Prompt - Gather every line in the rows below that contains the string "Werbehinweise", and copy each one out. Case counts.
- Opening Delimiter -
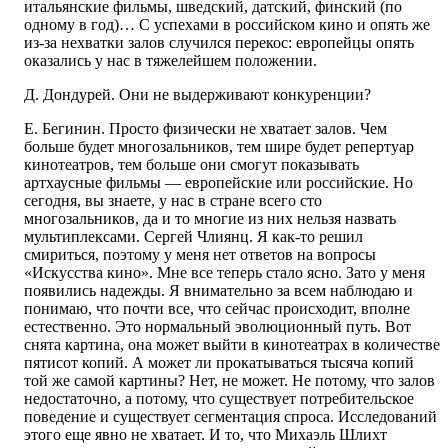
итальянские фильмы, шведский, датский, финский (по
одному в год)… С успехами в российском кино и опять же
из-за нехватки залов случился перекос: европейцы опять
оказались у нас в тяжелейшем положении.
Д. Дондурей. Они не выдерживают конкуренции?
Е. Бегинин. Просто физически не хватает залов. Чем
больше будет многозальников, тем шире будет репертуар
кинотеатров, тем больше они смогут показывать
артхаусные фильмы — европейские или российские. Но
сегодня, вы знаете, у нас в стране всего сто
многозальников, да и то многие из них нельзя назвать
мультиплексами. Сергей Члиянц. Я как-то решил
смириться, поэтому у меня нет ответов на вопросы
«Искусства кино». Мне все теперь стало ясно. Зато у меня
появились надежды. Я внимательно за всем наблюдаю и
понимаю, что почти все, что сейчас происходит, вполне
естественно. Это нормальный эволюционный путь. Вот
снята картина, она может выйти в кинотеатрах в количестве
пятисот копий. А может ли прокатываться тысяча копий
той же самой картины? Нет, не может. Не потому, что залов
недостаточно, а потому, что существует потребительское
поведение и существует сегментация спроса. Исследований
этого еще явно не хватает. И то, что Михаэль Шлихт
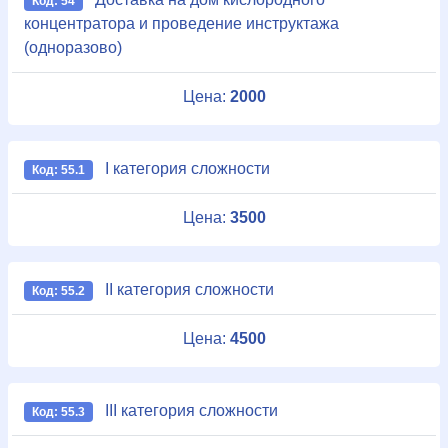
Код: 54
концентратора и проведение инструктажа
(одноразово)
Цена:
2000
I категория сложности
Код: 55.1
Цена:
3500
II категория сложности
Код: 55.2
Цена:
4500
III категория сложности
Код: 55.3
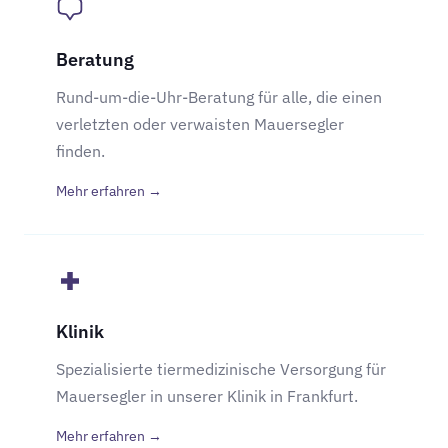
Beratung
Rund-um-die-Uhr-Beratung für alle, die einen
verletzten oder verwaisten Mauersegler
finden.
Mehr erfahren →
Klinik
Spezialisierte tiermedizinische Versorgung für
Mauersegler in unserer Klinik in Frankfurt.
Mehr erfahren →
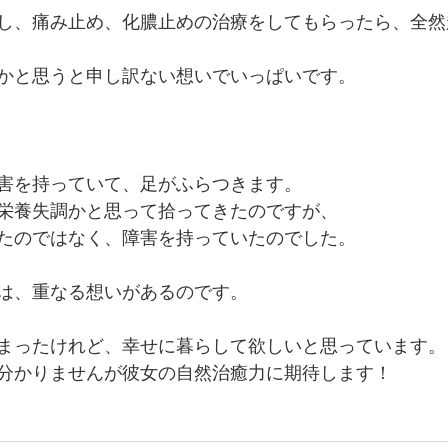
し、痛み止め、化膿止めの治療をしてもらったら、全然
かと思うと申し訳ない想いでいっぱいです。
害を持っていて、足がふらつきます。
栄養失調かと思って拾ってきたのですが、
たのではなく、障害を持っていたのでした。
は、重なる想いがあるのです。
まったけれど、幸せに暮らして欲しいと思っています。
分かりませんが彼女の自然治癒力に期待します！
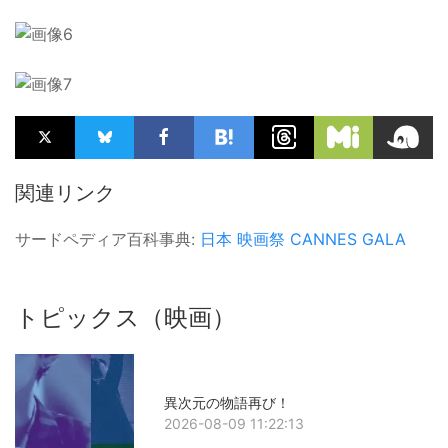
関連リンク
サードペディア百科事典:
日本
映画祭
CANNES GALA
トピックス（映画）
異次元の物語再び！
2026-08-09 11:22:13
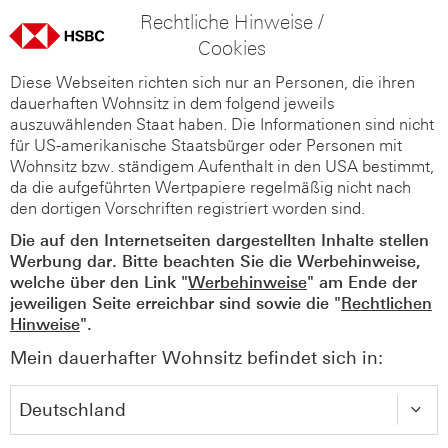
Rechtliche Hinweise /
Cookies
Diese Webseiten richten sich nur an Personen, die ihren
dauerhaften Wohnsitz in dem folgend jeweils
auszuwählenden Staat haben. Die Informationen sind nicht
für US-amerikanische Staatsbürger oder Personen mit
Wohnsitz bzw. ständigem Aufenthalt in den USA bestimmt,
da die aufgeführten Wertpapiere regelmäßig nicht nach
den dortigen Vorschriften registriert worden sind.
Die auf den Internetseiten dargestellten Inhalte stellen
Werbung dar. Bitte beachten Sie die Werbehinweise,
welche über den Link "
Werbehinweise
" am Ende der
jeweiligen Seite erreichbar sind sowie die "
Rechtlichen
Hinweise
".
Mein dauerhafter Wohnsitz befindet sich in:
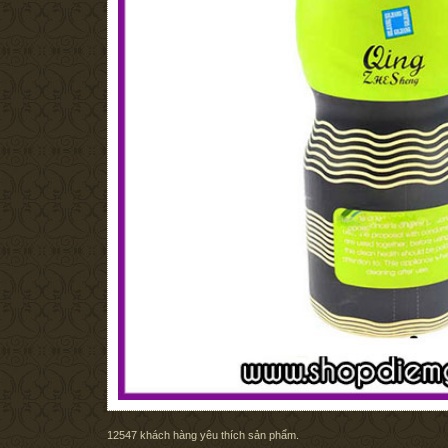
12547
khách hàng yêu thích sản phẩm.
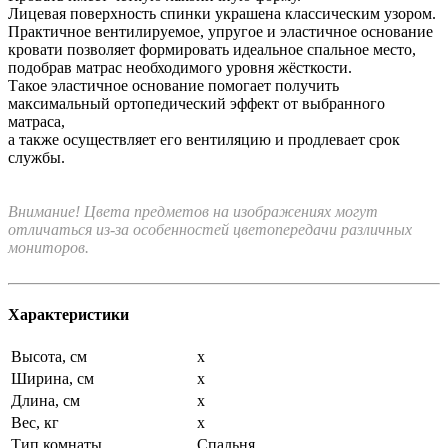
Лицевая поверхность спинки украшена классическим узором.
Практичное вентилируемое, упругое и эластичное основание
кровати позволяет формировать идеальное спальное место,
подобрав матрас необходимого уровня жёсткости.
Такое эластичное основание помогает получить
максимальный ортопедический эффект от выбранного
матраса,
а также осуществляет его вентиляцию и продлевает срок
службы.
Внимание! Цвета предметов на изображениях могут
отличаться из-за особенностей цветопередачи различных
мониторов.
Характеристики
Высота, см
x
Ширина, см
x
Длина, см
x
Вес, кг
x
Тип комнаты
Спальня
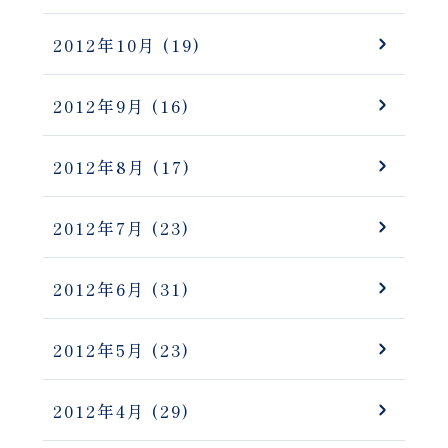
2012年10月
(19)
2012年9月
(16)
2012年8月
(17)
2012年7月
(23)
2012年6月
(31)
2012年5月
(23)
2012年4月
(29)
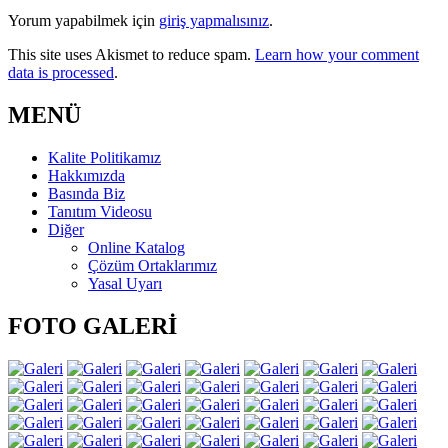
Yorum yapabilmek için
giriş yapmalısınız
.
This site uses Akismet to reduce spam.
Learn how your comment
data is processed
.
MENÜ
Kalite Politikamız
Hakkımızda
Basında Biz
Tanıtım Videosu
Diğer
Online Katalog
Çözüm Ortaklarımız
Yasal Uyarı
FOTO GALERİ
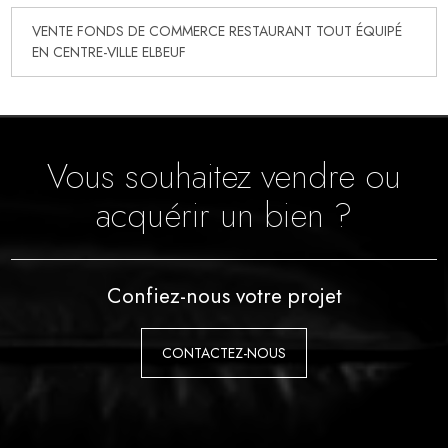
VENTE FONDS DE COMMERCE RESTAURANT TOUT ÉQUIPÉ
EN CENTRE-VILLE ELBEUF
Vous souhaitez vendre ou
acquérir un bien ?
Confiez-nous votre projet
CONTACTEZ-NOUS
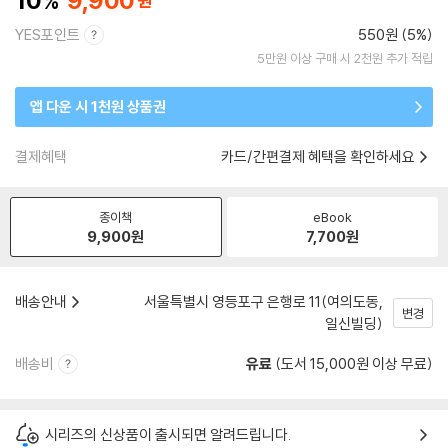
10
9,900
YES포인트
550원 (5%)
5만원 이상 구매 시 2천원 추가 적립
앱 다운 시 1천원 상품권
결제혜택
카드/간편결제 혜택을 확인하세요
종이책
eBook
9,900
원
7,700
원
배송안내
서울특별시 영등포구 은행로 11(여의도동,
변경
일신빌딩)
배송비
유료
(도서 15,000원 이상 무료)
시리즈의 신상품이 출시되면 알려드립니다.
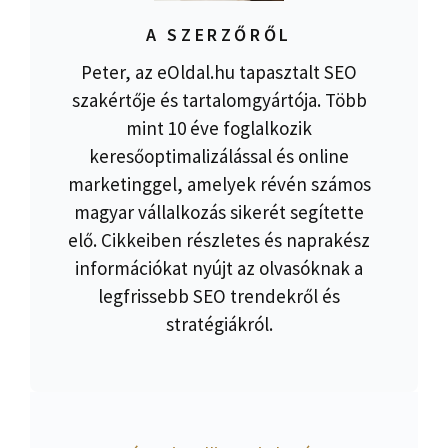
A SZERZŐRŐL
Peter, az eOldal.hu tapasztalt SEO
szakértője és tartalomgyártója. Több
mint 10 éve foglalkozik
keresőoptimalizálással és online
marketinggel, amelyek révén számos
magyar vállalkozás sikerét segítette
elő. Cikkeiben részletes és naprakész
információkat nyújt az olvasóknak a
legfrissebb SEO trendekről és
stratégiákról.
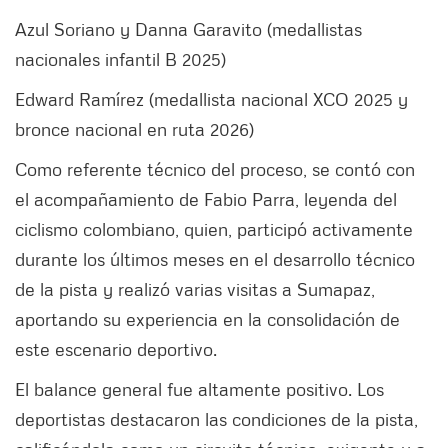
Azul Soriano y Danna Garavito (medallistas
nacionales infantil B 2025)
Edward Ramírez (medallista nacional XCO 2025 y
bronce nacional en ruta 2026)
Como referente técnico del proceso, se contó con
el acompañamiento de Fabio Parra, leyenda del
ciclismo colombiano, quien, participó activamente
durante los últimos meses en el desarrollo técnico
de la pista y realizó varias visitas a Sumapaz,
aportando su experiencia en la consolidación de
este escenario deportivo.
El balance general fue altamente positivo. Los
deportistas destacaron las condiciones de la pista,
- Closing Delimiter -
- Opening Delimiter -
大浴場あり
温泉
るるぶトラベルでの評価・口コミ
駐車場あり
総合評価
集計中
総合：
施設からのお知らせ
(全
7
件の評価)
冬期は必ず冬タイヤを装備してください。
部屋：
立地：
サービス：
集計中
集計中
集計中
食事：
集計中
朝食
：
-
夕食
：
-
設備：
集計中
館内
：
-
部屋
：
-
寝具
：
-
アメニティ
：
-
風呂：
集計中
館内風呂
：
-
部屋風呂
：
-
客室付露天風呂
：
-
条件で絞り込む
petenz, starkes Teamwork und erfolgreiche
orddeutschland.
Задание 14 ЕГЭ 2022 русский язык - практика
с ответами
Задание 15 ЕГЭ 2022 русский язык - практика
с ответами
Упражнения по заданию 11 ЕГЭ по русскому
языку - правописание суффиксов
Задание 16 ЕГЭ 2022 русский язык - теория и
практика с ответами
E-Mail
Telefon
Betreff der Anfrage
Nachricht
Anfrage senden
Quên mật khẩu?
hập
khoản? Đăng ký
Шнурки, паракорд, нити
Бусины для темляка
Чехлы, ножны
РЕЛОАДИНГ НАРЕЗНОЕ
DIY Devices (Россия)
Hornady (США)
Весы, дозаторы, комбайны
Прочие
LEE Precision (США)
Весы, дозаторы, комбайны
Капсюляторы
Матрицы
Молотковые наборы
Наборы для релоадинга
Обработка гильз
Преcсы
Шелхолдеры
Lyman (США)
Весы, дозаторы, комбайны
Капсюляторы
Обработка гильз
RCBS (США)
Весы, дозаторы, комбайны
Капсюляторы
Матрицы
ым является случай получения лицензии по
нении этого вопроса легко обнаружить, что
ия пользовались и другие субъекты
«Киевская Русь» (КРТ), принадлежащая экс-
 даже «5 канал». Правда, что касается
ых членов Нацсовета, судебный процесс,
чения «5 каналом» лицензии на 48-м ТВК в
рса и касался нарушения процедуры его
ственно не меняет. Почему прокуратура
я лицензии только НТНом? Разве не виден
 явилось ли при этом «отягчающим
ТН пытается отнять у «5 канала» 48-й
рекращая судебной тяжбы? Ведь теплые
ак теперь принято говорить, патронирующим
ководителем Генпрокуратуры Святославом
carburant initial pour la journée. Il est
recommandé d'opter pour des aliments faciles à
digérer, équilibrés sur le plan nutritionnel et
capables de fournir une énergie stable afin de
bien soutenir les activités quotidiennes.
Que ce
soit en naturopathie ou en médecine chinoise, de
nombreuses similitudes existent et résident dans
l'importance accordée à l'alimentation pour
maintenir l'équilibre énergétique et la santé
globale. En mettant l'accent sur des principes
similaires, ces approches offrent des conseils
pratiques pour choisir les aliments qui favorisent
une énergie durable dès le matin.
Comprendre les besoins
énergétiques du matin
- Closing Delimiter -
- Opening Delimiter -
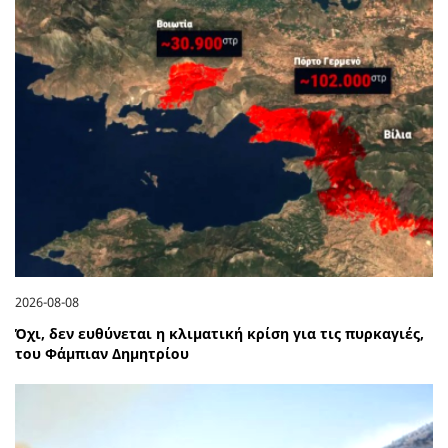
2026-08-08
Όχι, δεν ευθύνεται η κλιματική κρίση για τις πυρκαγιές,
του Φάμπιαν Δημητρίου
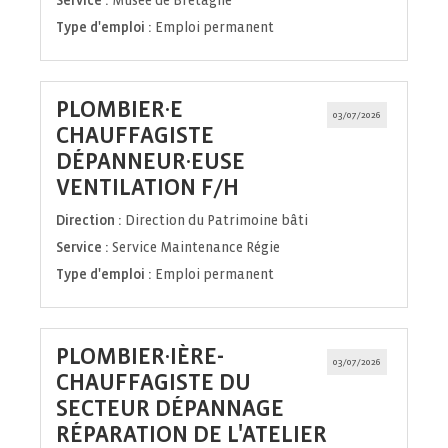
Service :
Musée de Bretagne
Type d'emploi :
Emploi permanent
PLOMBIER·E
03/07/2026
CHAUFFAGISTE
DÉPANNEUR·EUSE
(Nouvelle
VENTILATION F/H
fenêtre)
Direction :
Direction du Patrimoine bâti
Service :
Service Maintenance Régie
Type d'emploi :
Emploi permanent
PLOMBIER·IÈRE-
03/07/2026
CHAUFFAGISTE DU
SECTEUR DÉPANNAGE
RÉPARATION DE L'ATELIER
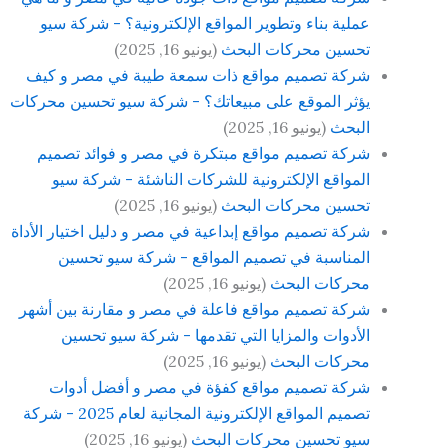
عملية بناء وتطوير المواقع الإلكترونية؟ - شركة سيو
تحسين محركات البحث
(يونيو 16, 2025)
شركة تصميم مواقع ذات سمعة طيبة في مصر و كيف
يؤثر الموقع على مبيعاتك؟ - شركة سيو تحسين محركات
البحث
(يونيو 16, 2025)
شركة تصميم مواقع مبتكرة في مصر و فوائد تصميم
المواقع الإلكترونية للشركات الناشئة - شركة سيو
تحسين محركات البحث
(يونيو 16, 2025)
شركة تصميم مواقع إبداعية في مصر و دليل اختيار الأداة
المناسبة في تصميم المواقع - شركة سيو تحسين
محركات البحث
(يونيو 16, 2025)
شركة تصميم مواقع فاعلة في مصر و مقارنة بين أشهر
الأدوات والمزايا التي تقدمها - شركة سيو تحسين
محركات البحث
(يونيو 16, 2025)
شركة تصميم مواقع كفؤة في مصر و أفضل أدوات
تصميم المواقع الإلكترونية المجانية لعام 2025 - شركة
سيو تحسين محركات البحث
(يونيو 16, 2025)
- Closing Delimiter -
Reply -
Werbung dar. Bitte beachten Sie die Werbehinweise,
Werbehinweise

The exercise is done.